Gas giant Santos to axe 10% of staff, consider asset sales
Updated ,first published
Santos, the second-largest Australian oil and gas producer, is planning to cull one in 10 jobs and may sell some of its assets after a year of lower fossil fuel prices contributed to a steeper-than-expected profit fall.
The Adelaide-based energy giant, which is under pressure to lift shareholder returns following the abrupt collapse of a $30 billion takeover offer from an Abu Dhabi-led consortium last year, on Wednesday revealed its net profit had declined by a third to $818 million in the 12 months to December, a weaker result than analysts had been forecasting.
Managing director Kevin Gallagher told investors Santos now intended to target a headcount reduction of “around 10 per cent”, a move he said would “rightsize” the business as it moved out of a period of high capital expenditure on growth projects in the Timor Sea and Alaska and focused on cutting costs.
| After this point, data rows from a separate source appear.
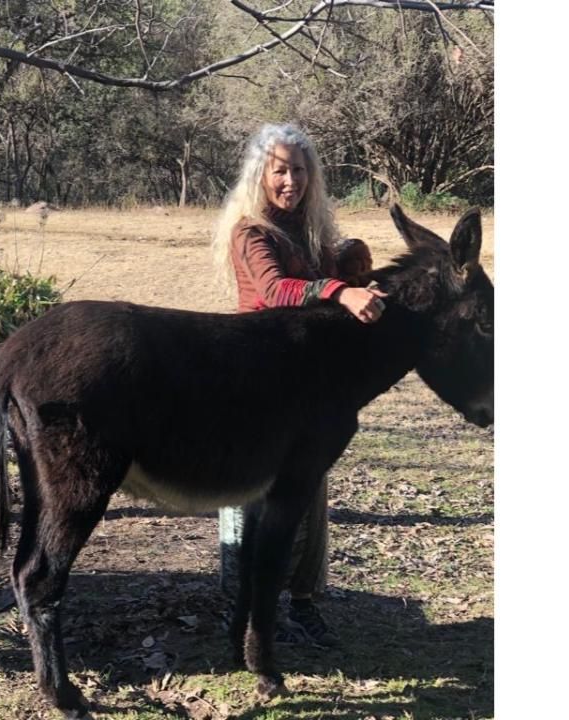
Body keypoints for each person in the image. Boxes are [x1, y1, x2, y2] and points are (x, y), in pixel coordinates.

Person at [211, 123, 384, 647]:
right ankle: (238, 606)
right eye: (280, 169)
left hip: (308, 380)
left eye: (300, 169)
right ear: (260, 174)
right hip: (256, 374)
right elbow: (275, 288)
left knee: (309, 490)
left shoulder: (313, 233)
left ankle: (303, 601)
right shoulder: (251, 231)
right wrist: (339, 291)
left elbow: (333, 286)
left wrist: (358, 285)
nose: (291, 180)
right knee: (251, 492)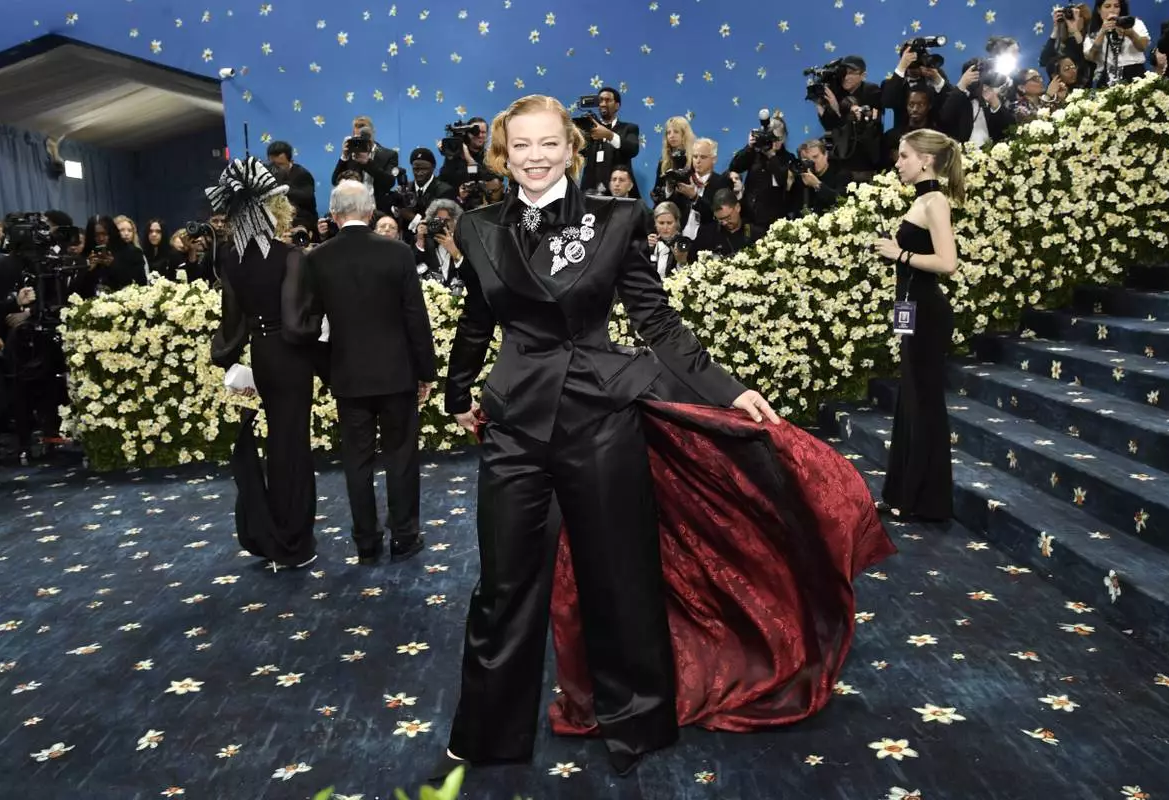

With a workforce of around 4000 employees, a 10 per cent headcount reduction at Santos could equal as many as 400 jobs.
Santos, which extracts and processes gas in Australia for domestic energy use and for shipping overseas as liquefied natural gas (LNG), on Wednesday also said it would carry out a “strategic review” of its Australian operations. Investment analysts said this suggested the possible sale of some assets outside its huge LNG export businesses in Queensland and the Northern Territory, including projects spanning the Cooper Basin and Western Australia, and the proposed $3.6 billion Narrabri gas project in northern NSW.
Santos last year faced calls to investigate asset sales or a break-up of its business following the breakdown of takeover talks with a bidding group led by the Abu Dhabi state oil company, just 48 hours before the blockbuster deal was due to be finalised. The deal, if it had proceeded, would have been the biggest all-cash takeover in Australian corporate history and among the biggest ever in the global energy industry.
Gallagher on Wednesday said the review would assess whether some of its domestic projects would be able to compete for capital against the top-tier assets in the company’s portfolio as two large growth projects – the Barossa gas project off Darwin and the Pikka oil project in Alaska – begin production.
“We are doing a strategic review to see what does and doesn’t compete on a go-forward basis,” he said.
However, he said the outcome of the review would not be known until it was completed. “Everyone is speculating,” he said. “We will revert in early May.”
Santos is betting heavily that demand for cargoes of LNG will continue growing in the coming years despite growing questions about its role in the clean energy shift and warnings that the market is poised to flip into oversupply as huge new projects start up in the US and Qatar. Like other major gas exporters, Santos believes Asian population growth and rising living standards will underpin an increase in demand over the next decade. The company argues the fuel will be needed as a critical energy source that burns more cleanly than coal but can still provide reliable power to back up renewables.
The company’s full-year results, released on Wednesday, included $1.8 billion in free cash flow from operations and the announcement of total dividends of US23.7¢ a share, which Gallagher said demonstrated the “strength of our base business, built through the continued commitment to the disciplined low-cost operating model”. It was also revealed that Gallagher, who has led Santos for the past 10 years, had been awarded 90 per cent of his $6 million CEO growth incentive awarded in 2021.
Saul Kavonic, an analyst at MST Financial, suggested Gallagher was being “paid for not delivering”, pointing out that he had overseen delays and cost blowouts at key projects. Gallagher and the board have also come under heightened scrutiny amid questions about the company’s culture following a string of high-profile executive departures.